EXERCISE PASSAGE:
━━━━━━━━━━━━━━━━

We ate and drank until we were full. Before the sun lowered, we walked the water’s edge, waves gliding over sand and feet. We stayed with the ocean until the sun dipped below the horizon, completing the day.

On our drive out of town, we saw a lone man underneath the last stoplight before Big Sur. His clothes were dark against the night, he had a dog next to him, and held a sign reading, Anything Helps.

“I want to give him our leftover picnic,” I said.

Steff smiled at me from the driver’s seat, “I was thinking the same thing.”

V

I opened the door, welcomed by crisp air, the early morning light peeking around clouds, caressing the world. Unseen doves proclaimed its beauty in trilling coos.

Oaks stretched in wild formations. Brown grasses stood defiantly against their summertime death. Deer tracks said I am not the only one who walks this trail.

The distant scent of a wood-burning stove — a reminder of recent wildfires in these mountains.

At a clearing, a covey of quail (each dressed in fancy spots, stripes and bobbling headpiece) whistled as they ran on speeding legs.

I heard a crinkling — Towhee kicking up leaves, foraging beneath them. When I approached, they flew away in unison on purring wings.

Acorn Woodpeckers squawked and chuckled, perched on tree trunks — wearing tuxedos and red caps — drilling holes, stuffing them with acorns. Their gleeful chucking like happiness on the wind. 

A thick oak tree with a large horizontal branch beckoned me off the trail. I hoisted myself up, stretched out my legs and reclined back. 

Cradled in the oak’s arm, I gazed past the canopy to the sky, I heard birds all around me. Rustling leaves, fluttering wings, squeaking, laughing, whistling, and chattering. Each voice joined in one abundant song: the forest song.

I could have lounged for hours, held by the tree, listening; yet, the forest did not sing for me. She needs no audience to hear her symphonies. She is a true artist: creating for creation’s sake. 

“Show me the way,” I whisper. “How can I create like you?”

“Close your eyes,” she says.

Moments passed. I notice subtle layers of the song. A hawk from on high. A frog in the distance. A crow passing overhead.

There’s room for every voice, contributors sing unashamed of their sound — the one they received at birth. They don’t fit into a box; they need only to be themselves. The song’s beauty is in its rich and vibrant variety. Each day, a new score, created without one thought of and audience — without doubt or self-consciousness. Each voice accepts itself exactly as it is — knowing it has a welcomed part.

VI

In the oak forest, branches and leaves formed a tapestry of life around us.

“I love oaks,” Steff said. “I love feeling them. They’re like dinosaurs.”

I agreed. “There’s something regal about them. It’s not just the wild branches or droopy moss. There’s an essence –“

“They’re energetically dense. That’s why people burn it. I imagine when they’re alive, there’s a strong, energetic field around them. We might not be able to see it, but we can feel it. Like a vortex, all the oaks together in clusters,” Steff said. Our footsteps filled the momentary silence. She stopped and looked at the canopy. “Art can be just like the forest — it can connect you to the divine. Endless and open. That’s when you transcend.”

━━━━━━━━━━━━━━━━

THE DATA:

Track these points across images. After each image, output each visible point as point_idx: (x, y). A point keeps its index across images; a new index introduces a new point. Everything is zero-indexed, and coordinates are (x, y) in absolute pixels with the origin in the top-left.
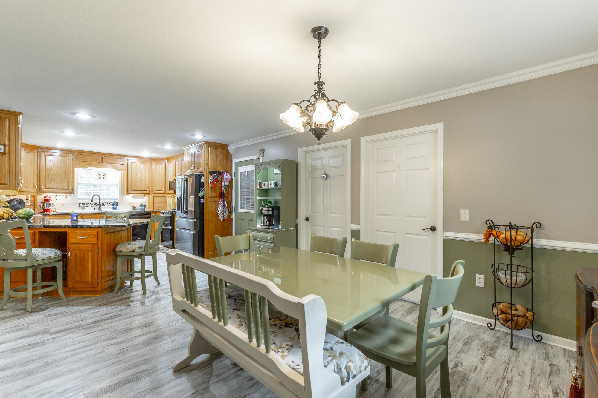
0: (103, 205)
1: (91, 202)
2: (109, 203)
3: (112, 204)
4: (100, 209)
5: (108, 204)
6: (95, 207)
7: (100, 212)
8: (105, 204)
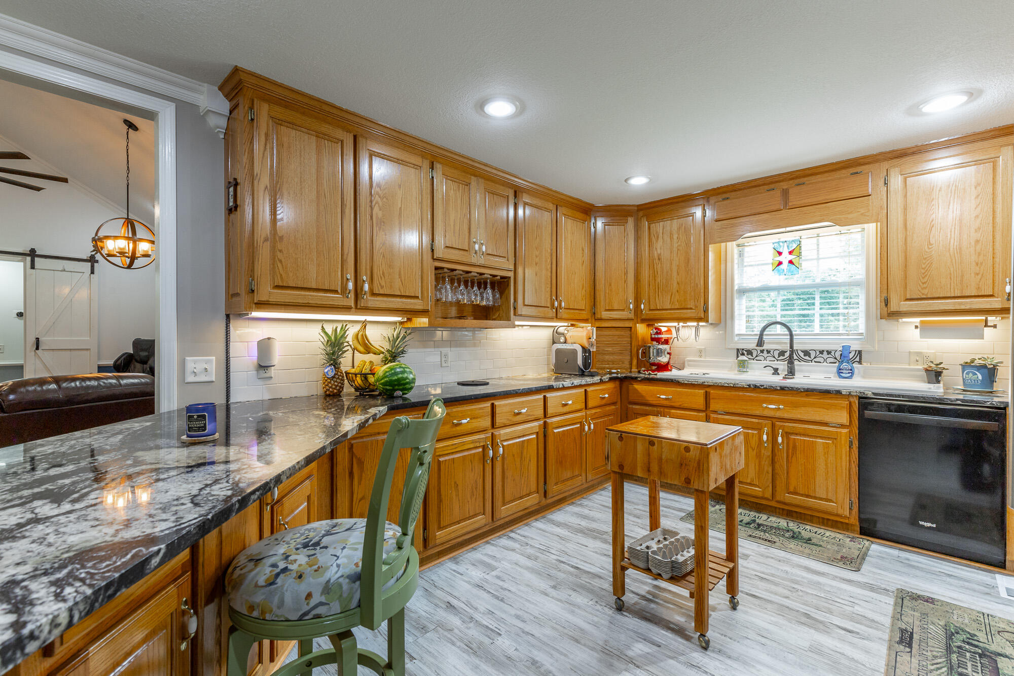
0: (807, 358)
1: (757, 346)
2: (829, 352)
3: (838, 355)
4: (791, 372)
5: (825, 355)
6: (776, 364)
7: (789, 382)
8: (813, 354)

━━━━━━━━━━━━━━━━

WHAT YOU NEED TO DO:
a. Set down the part of the forest passage starting at "A thick oak" and ending at "the forest song.", word for word.
b. Extract every line of the point-tracking rows without changing anything, but leave out the picture lines.

RESULTS BY TASK:
a.
A thick oak tree with a large horizontal branch beckoned me off the trail. I hoisted myself up, stretched out my legs and reclined back. 

Cradled in the oak’s arm, I gazed past the canopy to the sky, I heard birds all around me. Rustling leaves, fluttering wings, squeaking, laughing, whistling, and chattering. Each voice joined in one abundant song: the forest song.

b.
Track these points across images. After each image, output each visible point as point_idx: (x, y). A point keeps its index across images; a new index introduces a new point. Everything is zero-indexed, and coordinates are (x, y) in absolute pixels with the origin in the top-left.
0: (103, 205)
1: (91, 202)
2: (109, 203)
3: (112, 204)
4: (100, 209)
5: (108, 204)
6: (95, 207)
7: (100, 212)
8: (105, 204)
0: (807, 358)
1: (757, 346)
2: (829, 352)
3: (838, 355)
4: (791, 372)
5: (825, 355)
6: (776, 364)
7: (789, 382)
8: (813, 354)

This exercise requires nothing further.